> **Extracted data**
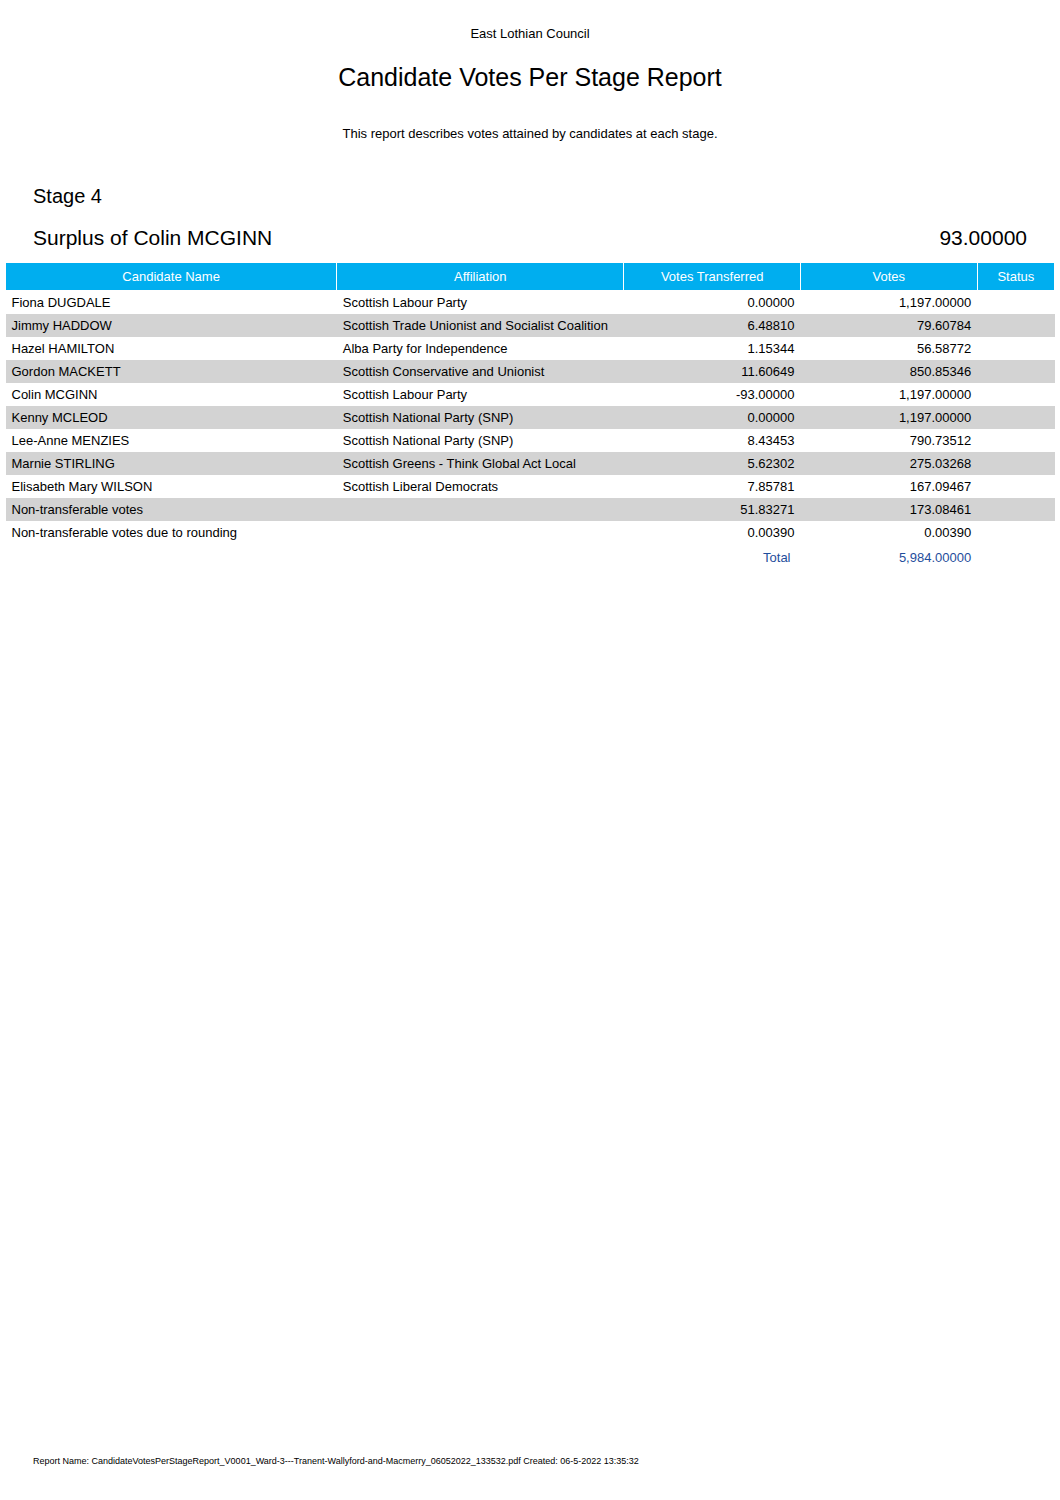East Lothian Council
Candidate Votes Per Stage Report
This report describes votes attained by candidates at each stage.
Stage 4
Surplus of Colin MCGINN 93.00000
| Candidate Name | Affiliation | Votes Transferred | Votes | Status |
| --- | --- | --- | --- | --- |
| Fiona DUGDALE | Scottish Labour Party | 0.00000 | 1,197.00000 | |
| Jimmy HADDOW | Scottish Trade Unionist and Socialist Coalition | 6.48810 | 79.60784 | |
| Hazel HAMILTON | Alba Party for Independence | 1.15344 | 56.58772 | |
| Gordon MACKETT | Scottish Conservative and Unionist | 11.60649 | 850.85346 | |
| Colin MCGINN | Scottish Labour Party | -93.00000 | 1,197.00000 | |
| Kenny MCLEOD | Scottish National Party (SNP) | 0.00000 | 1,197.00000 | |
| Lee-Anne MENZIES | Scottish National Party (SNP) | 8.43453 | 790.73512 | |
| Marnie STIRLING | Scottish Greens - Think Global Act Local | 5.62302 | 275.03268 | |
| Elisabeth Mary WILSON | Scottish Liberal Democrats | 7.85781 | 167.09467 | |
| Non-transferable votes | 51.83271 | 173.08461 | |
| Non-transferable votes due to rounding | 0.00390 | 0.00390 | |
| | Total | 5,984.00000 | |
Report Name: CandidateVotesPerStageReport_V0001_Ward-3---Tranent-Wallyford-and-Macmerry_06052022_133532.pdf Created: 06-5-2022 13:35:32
==
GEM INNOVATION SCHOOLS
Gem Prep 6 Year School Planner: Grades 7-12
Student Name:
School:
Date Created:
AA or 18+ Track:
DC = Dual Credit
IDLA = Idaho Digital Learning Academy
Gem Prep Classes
...
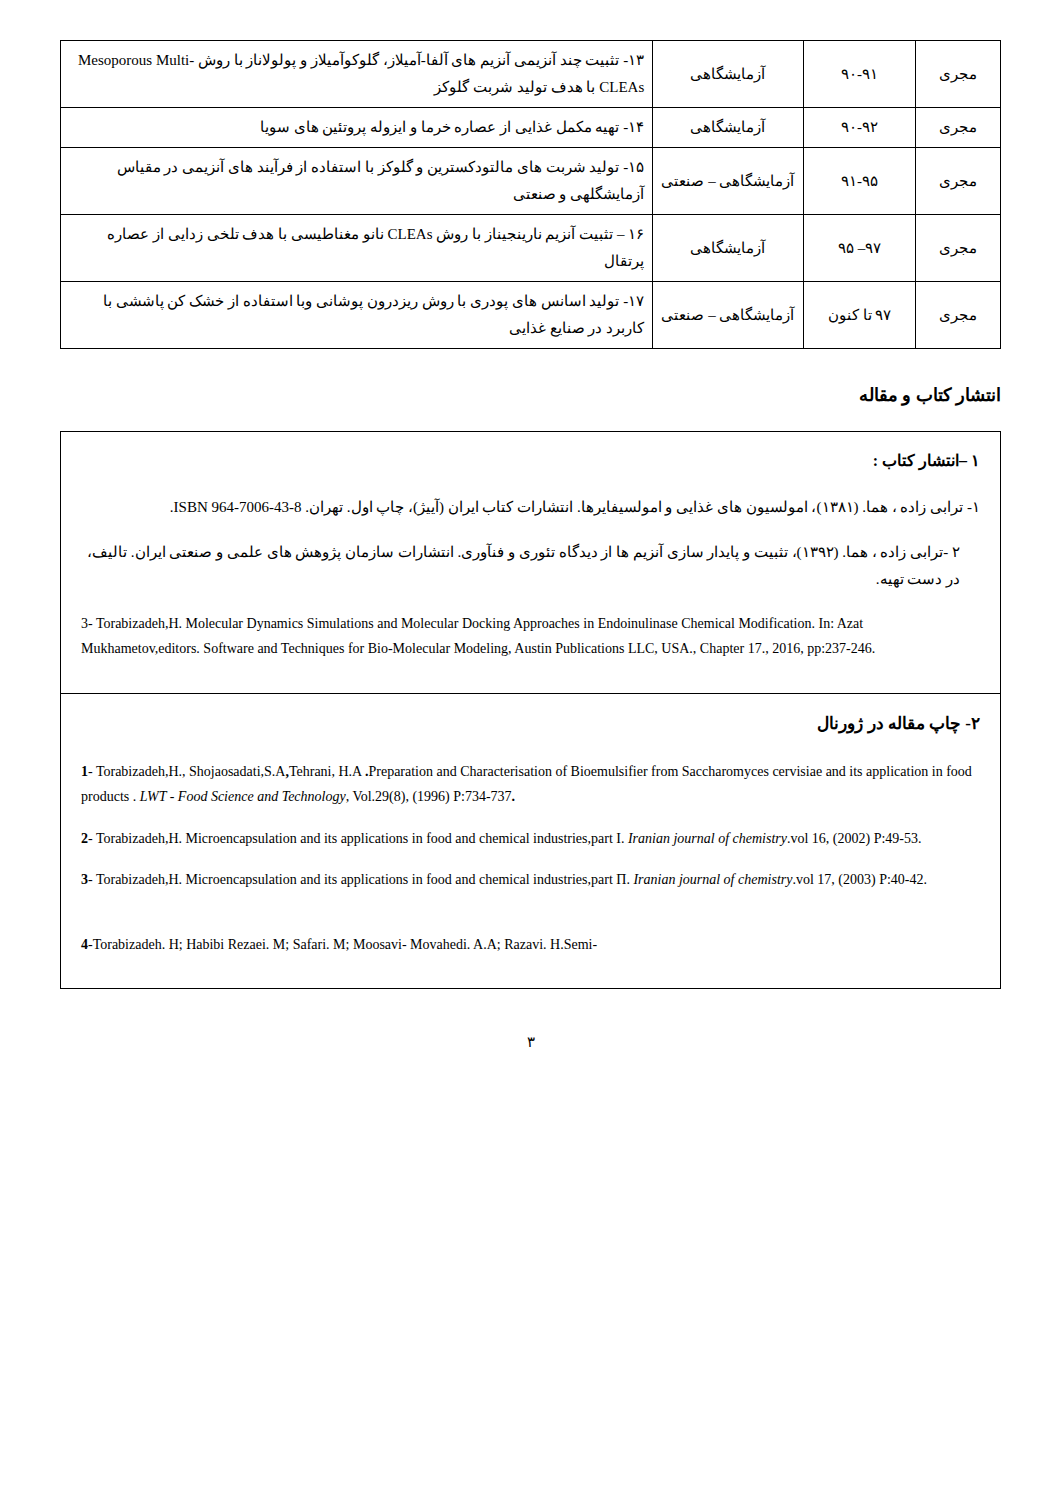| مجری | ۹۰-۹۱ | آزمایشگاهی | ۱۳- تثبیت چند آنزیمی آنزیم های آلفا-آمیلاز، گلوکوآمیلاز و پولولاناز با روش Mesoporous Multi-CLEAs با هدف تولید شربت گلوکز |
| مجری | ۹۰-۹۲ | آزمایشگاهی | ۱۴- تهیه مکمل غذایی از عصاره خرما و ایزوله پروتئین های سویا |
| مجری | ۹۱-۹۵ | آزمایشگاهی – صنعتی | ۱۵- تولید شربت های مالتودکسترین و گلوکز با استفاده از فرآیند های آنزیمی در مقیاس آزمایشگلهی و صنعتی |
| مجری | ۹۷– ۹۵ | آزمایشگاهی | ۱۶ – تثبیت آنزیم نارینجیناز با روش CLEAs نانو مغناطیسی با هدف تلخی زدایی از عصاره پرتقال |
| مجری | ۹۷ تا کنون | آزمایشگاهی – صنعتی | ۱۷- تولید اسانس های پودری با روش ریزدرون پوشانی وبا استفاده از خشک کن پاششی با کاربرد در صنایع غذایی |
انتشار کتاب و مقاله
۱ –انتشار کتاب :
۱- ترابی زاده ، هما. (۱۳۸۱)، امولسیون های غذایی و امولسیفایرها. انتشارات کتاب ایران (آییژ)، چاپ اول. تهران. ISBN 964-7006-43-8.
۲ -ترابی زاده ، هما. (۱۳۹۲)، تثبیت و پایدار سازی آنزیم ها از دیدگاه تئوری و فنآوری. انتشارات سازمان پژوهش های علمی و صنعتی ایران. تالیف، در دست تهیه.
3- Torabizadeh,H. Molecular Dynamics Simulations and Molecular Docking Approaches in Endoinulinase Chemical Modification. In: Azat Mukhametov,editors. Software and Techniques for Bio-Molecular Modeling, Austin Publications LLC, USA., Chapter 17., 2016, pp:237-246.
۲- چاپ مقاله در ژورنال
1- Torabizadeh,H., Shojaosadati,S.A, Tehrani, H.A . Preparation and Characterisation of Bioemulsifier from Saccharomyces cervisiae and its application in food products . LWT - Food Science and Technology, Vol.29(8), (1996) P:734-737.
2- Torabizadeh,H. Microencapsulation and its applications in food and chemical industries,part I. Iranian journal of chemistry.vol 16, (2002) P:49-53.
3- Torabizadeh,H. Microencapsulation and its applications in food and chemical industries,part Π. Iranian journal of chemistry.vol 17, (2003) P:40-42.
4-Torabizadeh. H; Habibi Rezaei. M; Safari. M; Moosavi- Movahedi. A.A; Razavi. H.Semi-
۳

> **Required work**
How many lines in the listing above contain "ایران"? Give the number and nothing else.

> **Output of the exercise**
2